[Figure understanding tasks]
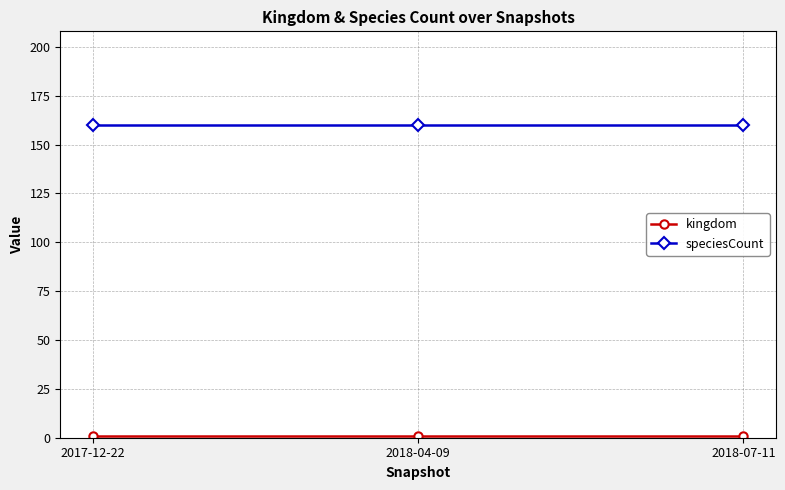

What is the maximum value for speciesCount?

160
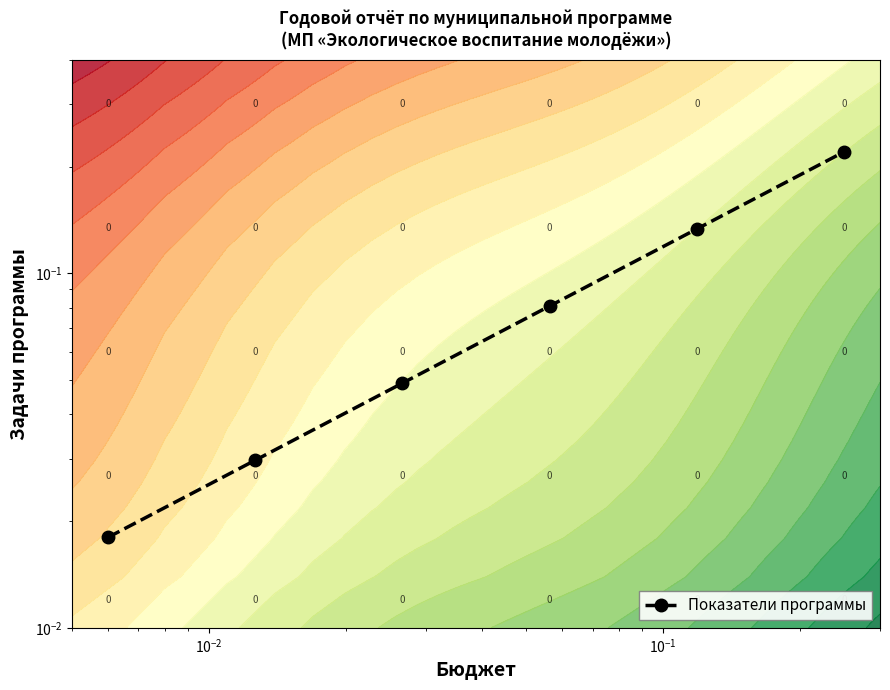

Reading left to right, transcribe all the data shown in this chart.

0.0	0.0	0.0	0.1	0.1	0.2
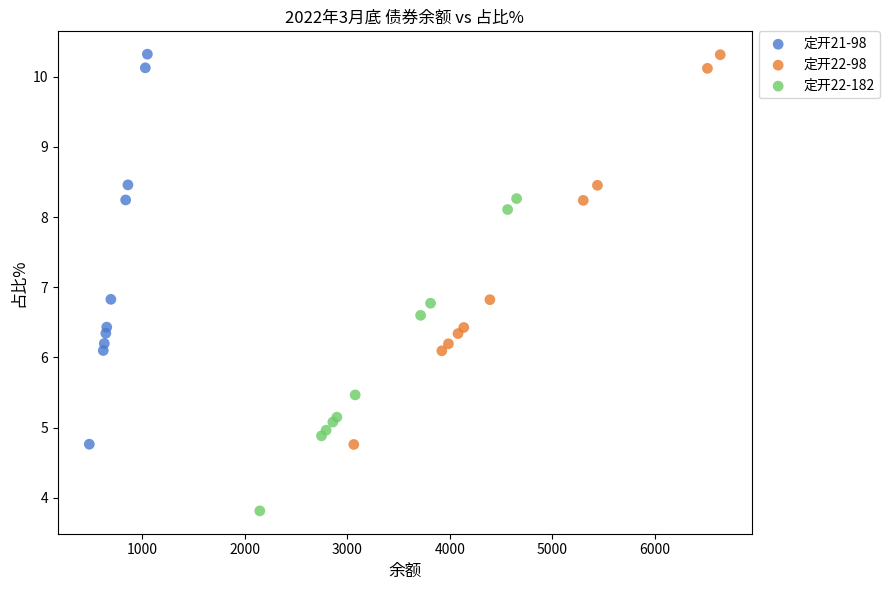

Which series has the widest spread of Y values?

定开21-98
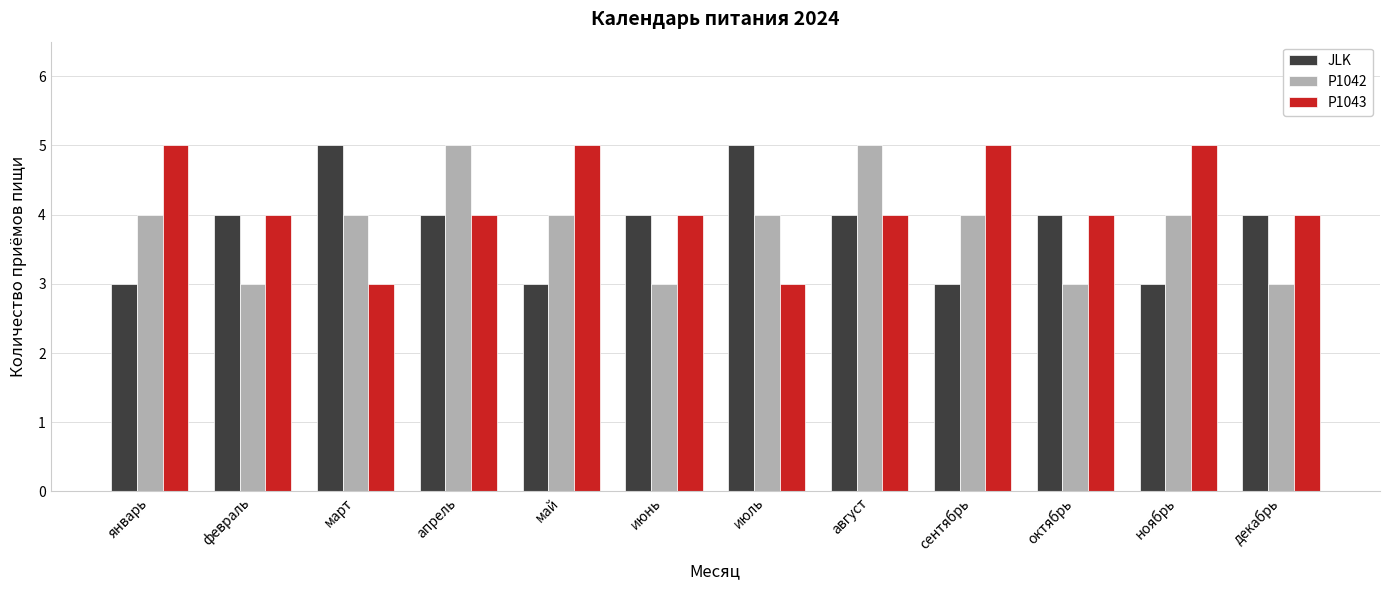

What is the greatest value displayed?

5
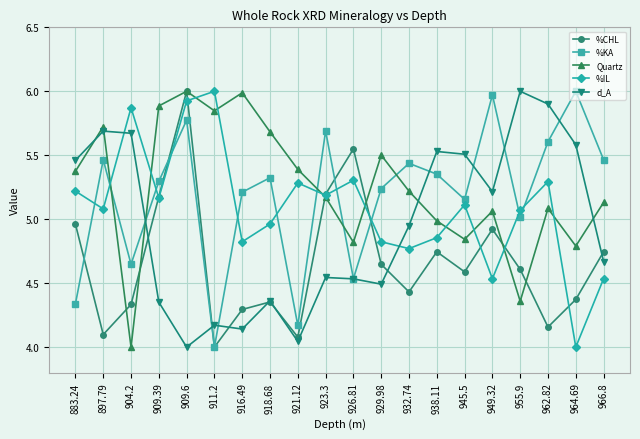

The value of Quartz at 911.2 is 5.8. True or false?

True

**WHAT YOU SHOULD DO**
Determine how many lines of the material above contain the string "false", treating uppercase and lowercase letters as distinct. Reply with the number alone.

**OUTPUT BELOW**
1